(EXERCISE BRIEF) Can you reproduce the listing below word for word, with the pictures left out?

(RAW DATA)
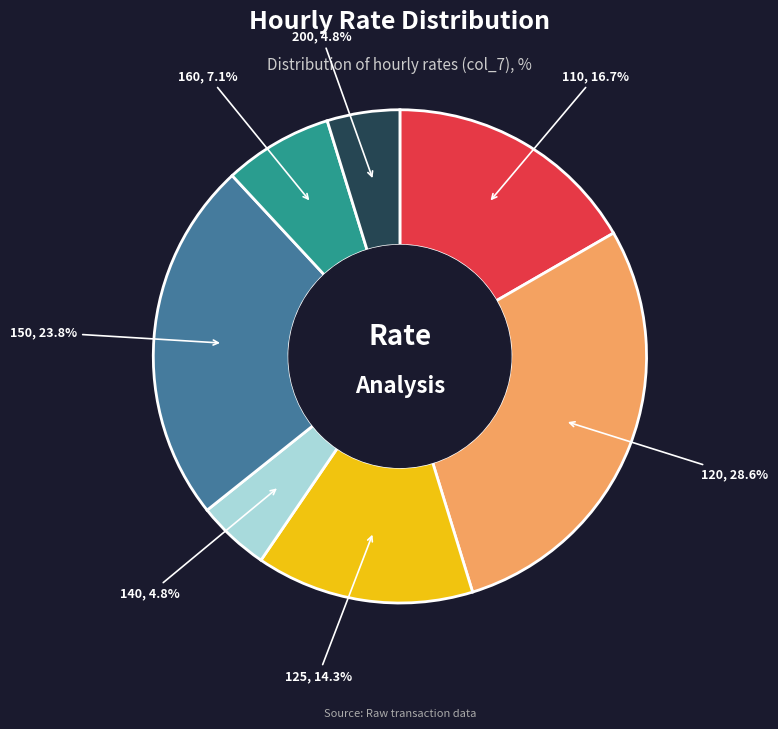

Combined, do 120 and 160 account for over 50%?

No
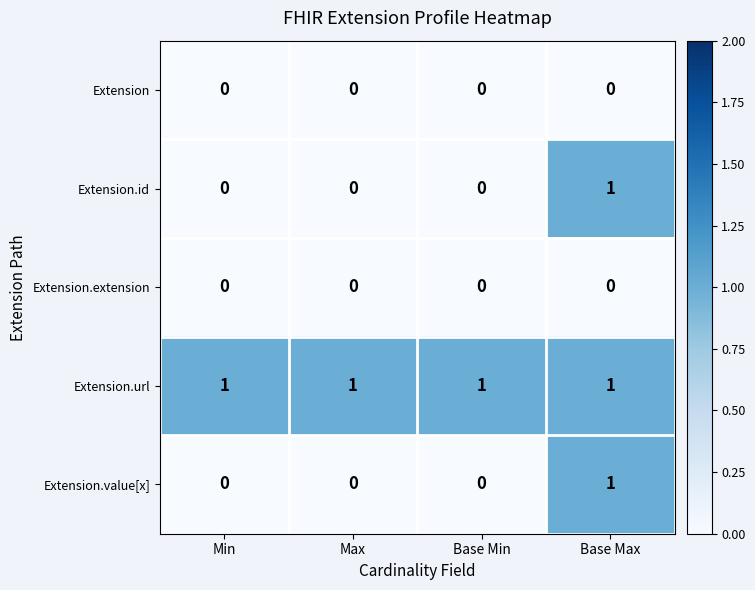

What is the maximum value shown in the chart?

1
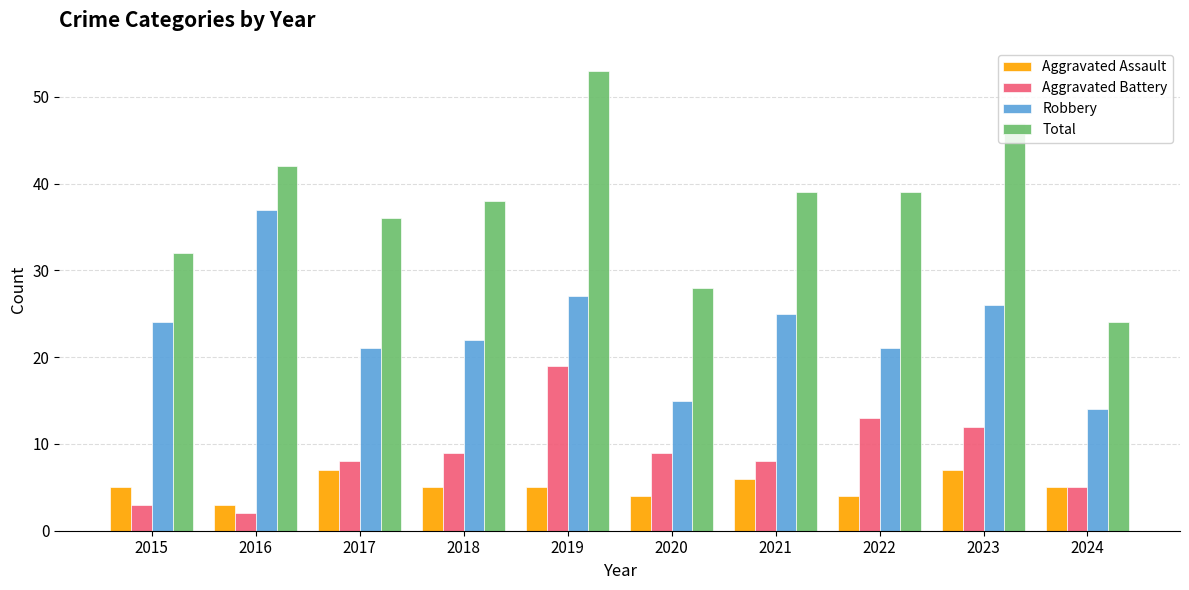

What is the greatest value displayed?

53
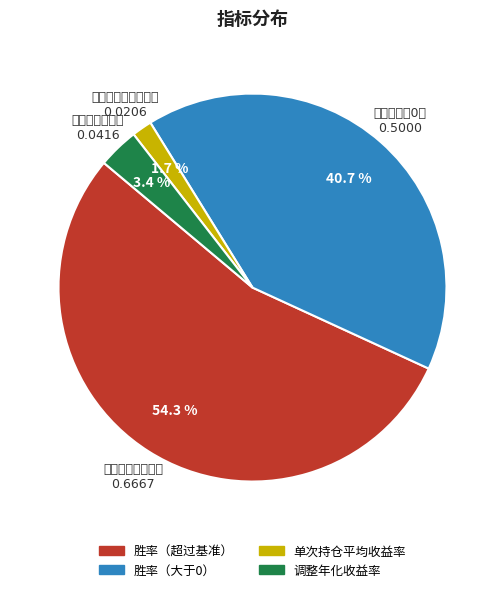

To the nearest percent, what portion does 调整年化收益率 represent?

3%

(EXPECTED OUTPUT)
Combined, do 120 and 160 account for over 50%?

No

What is the maximum value shown in the chart?

1

What is the greatest value displayed?

53

To the nearest percent, what portion does 调整年化收益率 represent?

3%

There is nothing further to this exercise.